[Dataset items]
——————————

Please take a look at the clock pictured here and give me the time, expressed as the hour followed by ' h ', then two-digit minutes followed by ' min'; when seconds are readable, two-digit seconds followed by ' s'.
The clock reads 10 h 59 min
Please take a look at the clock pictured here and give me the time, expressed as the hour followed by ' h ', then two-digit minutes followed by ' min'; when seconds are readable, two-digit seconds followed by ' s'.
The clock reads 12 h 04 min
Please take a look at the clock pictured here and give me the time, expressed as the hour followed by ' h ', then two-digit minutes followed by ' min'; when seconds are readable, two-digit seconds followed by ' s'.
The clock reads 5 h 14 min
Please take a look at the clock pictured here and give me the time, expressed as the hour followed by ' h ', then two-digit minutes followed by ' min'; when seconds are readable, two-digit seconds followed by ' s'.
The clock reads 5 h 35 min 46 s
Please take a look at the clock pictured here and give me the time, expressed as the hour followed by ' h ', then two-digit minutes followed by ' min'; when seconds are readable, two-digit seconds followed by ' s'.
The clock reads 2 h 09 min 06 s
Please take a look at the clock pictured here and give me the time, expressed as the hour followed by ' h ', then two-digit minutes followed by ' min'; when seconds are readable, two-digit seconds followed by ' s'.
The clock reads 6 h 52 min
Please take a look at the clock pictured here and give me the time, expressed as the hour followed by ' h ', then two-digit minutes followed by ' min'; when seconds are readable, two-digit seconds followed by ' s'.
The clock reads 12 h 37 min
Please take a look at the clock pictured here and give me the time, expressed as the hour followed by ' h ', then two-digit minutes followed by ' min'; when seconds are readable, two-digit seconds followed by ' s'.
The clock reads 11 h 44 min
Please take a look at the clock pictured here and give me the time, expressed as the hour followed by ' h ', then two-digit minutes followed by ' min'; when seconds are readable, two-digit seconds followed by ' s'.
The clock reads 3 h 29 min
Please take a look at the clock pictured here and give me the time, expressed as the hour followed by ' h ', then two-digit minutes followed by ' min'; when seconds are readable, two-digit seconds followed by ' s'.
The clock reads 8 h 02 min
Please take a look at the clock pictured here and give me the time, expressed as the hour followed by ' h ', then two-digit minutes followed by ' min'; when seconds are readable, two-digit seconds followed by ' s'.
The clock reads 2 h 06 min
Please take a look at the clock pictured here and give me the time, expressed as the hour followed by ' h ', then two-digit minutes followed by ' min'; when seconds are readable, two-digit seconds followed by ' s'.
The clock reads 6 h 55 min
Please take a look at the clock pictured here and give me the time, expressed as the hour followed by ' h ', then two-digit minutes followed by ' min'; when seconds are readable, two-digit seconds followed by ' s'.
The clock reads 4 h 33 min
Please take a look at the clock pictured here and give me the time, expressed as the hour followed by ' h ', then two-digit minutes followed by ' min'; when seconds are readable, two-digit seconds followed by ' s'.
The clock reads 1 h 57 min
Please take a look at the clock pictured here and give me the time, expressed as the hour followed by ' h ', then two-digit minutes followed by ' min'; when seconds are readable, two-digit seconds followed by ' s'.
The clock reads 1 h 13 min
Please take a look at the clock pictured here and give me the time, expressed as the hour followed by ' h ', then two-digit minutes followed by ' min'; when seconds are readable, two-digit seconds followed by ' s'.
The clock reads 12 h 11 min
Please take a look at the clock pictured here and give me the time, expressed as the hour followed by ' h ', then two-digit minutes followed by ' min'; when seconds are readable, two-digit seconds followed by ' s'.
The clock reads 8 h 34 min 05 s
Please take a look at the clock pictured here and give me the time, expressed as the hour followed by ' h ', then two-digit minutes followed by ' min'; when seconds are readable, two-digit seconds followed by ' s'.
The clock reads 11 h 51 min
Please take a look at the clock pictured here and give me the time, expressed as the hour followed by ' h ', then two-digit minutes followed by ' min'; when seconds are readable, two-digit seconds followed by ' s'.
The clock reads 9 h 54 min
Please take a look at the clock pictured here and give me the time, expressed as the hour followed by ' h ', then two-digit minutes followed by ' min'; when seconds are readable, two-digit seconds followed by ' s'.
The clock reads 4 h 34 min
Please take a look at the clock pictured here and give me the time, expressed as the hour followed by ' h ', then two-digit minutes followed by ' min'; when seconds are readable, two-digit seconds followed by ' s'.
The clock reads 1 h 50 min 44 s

——————————

## INSTRUCTIONS TO FOLLOW
Swap "clock" for "watch" in the lines running from the start of the records through the line that contains "The clock reads 10 h 59 min", both included. Write out only those lines, with nothing else changed.

## EXERCISE RESPONSE
Please take a look at the watch pictured here and give me the time, expressed as the hour followed by ' h ', then two-digit minutes followed by ' min'; when seconds are readable, two-digit seconds followed by ' s'.
The watch reads 10 h 59 min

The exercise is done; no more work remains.